Existing gas supplies will likely negate the need for rationing even though European governments missed their gas consumption reduction targets
Easing gas prices and warm weather signal that the risk of a severe downside scenario has subsided substantially. Executives should not be complacent, however, and should note that input costs are set to remain historically elevated, while the operational environment will continue to be uneasy, albeit slightly more predictable in the short term. Additionally, firms should continue to assess their exposure to a renewed energy crunch in Q3 2023 and revisit their scenario planning to ensure they account for re-emerging risks.
- Warmer weather across Europe has alleviated pressures on European gas inventories, which inched slightly down to 82.0% of full capacity.
- While European markets, such as Germany, have missed their gas consumption reduction targets, existing supplies will likely negate the need for government-mandated gas rationing.
- Dutch TTF gas futures have fallen to EUR 70.0 from around EUR 150 throughout December 2022 on the back of reduced pressures on inventories.
- Energy support measures diverge across Europe, with some governments planning to begin scaling them down from April/May 2023.
While European gas prices have fallen to September 2021 levels, marking substantial alleviation, they remain historically high and will continue to be a source of inflation pressures. The problem is compounded by the fact that gas operators and suppliers purchased gas supplies at a significantly higher price during Q3 and Q4 2022, which will continue to complicate the operational environment. Warm weather and strong inventory supplies, however, mean that the major risk of government-mandated gas rationing is negligible, even if weather conditions deteriorate through February and March 2023. While electricity caps in some markets, such as the UK, Spain, and Portugal, are set to expire in April and May, governments will likely seek to extend some of them in a more limited capacity, which should prevent a new uptick in inflation. In Germany, the government approved a EUR 99 billion energy support package that introduces preferential rates for businesses, while consumers and small businesses will benefit from a fixed rate of 12 cents per kWh for 80% of their last year’s consumption, with anything above that being subject to market rates.

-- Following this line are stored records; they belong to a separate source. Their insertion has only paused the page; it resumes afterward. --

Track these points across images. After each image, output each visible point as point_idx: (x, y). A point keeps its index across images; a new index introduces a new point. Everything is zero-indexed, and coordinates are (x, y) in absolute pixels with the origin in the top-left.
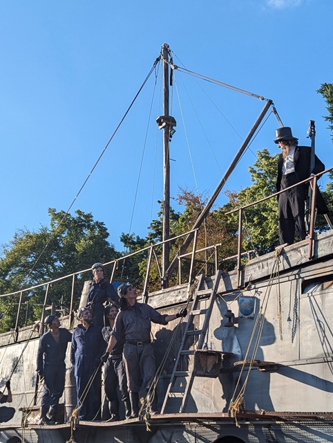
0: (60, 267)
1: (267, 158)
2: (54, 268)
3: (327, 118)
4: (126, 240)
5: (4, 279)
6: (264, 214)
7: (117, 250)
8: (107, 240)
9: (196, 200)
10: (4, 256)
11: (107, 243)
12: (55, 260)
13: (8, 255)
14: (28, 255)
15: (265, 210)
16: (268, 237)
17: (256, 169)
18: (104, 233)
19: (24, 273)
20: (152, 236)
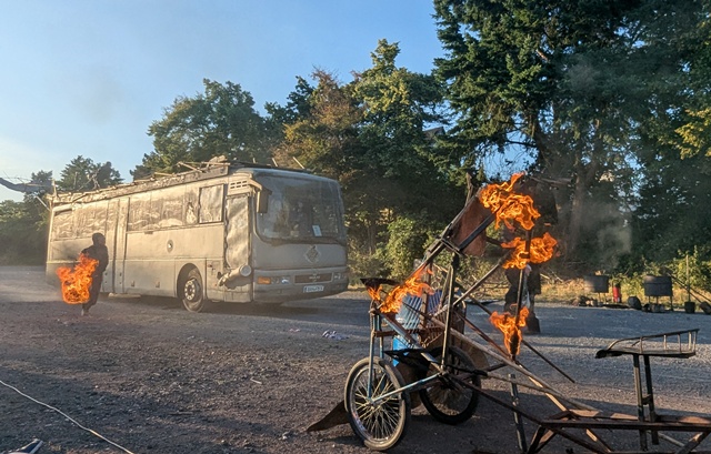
0: (213, 128)
1: (386, 46)
2: (208, 128)
3: (434, 16)
4: (269, 107)
5: (166, 136)
6: (382, 91)
7: (261, 116)
8: (253, 107)
9: (327, 77)
10: (166, 117)
11: (253, 110)
12: (210, 122)
13: (169, 116)
14: (186, 117)
15: (382, 88)
16: (384, 109)
17: (376, 54)
18: (250, 101)
19: (183, 132)
20: (290, 105)
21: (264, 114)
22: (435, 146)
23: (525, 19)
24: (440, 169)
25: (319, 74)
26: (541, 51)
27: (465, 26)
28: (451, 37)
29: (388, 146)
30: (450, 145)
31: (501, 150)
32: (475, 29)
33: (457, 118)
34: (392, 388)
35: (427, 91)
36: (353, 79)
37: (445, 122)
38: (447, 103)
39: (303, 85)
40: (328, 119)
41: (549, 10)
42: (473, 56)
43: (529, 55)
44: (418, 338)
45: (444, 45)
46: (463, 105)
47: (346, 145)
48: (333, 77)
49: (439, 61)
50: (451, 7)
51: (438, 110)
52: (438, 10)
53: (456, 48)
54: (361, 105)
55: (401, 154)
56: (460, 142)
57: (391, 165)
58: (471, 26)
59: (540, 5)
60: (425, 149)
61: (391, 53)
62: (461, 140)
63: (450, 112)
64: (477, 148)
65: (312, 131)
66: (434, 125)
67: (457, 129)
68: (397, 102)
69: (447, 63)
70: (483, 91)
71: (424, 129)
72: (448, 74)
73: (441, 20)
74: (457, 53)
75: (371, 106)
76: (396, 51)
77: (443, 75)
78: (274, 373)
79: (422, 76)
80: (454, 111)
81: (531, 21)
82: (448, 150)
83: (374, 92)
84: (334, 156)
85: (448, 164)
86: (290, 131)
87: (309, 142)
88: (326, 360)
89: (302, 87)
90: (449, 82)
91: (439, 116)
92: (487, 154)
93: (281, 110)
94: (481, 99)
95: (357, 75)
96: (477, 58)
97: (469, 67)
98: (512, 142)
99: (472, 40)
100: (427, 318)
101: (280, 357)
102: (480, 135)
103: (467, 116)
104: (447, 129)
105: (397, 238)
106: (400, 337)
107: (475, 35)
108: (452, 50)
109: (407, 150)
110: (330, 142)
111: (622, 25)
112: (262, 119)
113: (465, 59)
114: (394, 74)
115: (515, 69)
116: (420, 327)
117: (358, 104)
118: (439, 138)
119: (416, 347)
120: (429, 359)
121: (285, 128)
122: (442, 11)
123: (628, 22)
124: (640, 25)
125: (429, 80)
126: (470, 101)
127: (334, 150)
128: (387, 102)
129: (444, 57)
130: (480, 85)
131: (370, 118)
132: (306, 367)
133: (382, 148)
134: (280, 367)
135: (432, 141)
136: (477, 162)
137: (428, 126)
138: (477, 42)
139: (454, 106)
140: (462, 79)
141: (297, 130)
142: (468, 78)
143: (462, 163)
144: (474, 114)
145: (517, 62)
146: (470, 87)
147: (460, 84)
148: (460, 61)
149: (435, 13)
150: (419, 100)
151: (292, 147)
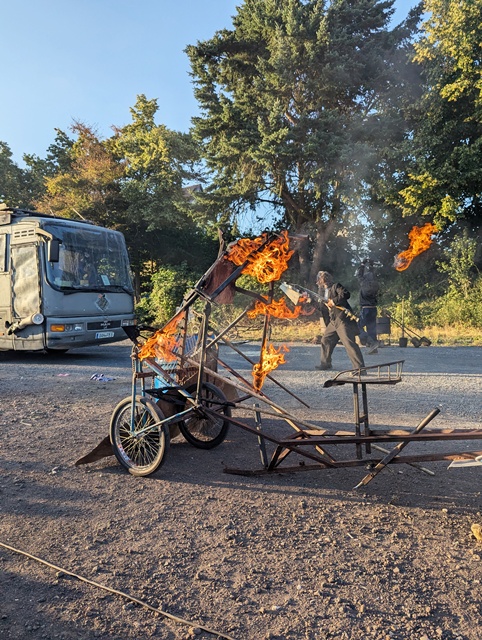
1: (145, 102)
3: (191, 74)
4: (28, 159)
6: (142, 147)
7: (20, 167)
8: (11, 158)
9: (87, 131)
11: (11, 161)
15: (142, 144)
16: (145, 166)
17: (136, 110)
18: (7, 152)
20: (50, 158)
21: (23, 166)
22: (193, 202)
23: (275, 83)
24: (198, 225)
25: (78, 127)
26: (289, 114)
27: (221, 86)
28: (207, 96)
29: (150, 202)
30: (207, 202)
31: (253, 208)
32: (229, 90)
33: (213, 176)
34: (153, 422)
35: (186, 150)
36: (114, 134)
37: (202, 180)
38: (204, 161)
39: (62, 137)
40: (90, 173)
41: (297, 75)
42: (227, 117)
43: (278, 118)
44: (175, 377)
45: (200, 104)
46: (219, 164)
47: (109, 200)
48: (93, 131)
49: (196, 120)
50: (207, 66)
51: (196, 169)
52: (194, 68)
53: (211, 108)
54: (122, 161)
55: (162, 209)
56: (216, 199)
57: (152, 220)
58: (226, 86)
59: (289, 70)
60: (184, 206)
61: (149, 109)
62: (217, 197)
63: (207, 170)
64: (231, 206)
65: (74, 186)
66: (193, 183)
67: (214, 187)
68: (157, 159)
69: (203, 123)
70: (236, 152)
71: (183, 186)
72: (205, 133)
73: (197, 78)
74: (213, 113)
75: (132, 162)
76: (155, 108)
77: (199, 134)
78: (44, 416)
79: (180, 134)
80: (210, 169)
81: (281, 86)
82: (205, 206)
83: (135, 148)
84: (98, 211)
85: (206, 220)
86: (51, 184)
87: (72, 196)
88: (94, 400)
89: (62, 140)
90: (206, 141)
91: (197, 174)
92: (240, 211)
93: (41, 162)
94: (235, 158)
95: (117, 130)
96: (230, 119)
97: (224, 127)
98: (262, 201)
99: (227, 101)
100: (183, 360)
101: (50, 399)
102: (234, 193)
103: (222, 175)
104: (204, 186)
105: (160, 288)
106: (160, 377)
107: (229, 95)
108: (208, 110)
109: (167, 206)
110: (94, 196)
111: (360, 94)
112: (21, 171)
113: (220, 119)
114: (154, 131)
115: (265, 131)
116: (178, 368)
117: (120, 159)
118: (197, 195)
119: (173, 385)
120: (185, 395)
121: (46, 181)
122: (198, 69)
123: (364, 91)
124: (374, 95)
125: (187, 139)
126: (224, 160)
127: (97, 204)
128: (147, 158)
129: (200, 116)
130: (234, 145)
131: (132, 174)
132: (75, 408)
133: (144, 204)
134: (49, 409)
135: (191, 198)
136: (232, 218)
137: (187, 184)
138: (231, 103)
139: (210, 165)
140: (218, 139)
141: (58, 184)
142: (223, 139)
143: (218, 219)
144: (229, 173)
145: (267, 124)
146: (225, 147)
147: (216, 143)
148: (215, 121)
149: (192, 71)
150: (178, 158)
151: (54, 200)
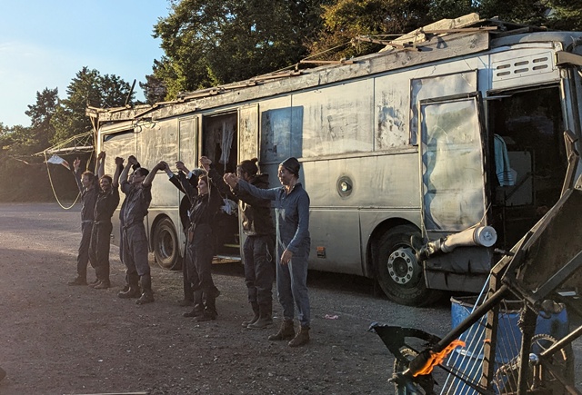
0: (232, 20)
2: (225, 20)
5: (175, 36)
10: (173, 12)
12: (227, 12)
13: (177, 10)
14: (197, 9)
19: (195, 28)
65: (361, 12)
86: (330, 15)
141: (339, 13)
151: (334, 38)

The measure should extend through April 2024 and further provide some predictability when it comes to both headline inflation and input costs.
Tight LNG supplies and higher demand expectations in Asia mean that the problem of gas supplies will likely re-emerge between September and November 2023. While strong inventories through January 2023 should alleviate some of the mounting risks going forward, the permanent loss of Russian gas flows and European governments’ inability to secure substantial new short-term supplies will renew the possibility of hard energy rationing, especially in the case of a cold winter. While the latter is not part of our base-case scenario for Europe, it serves as a reminder that scenario planning will remain crucial in the long term.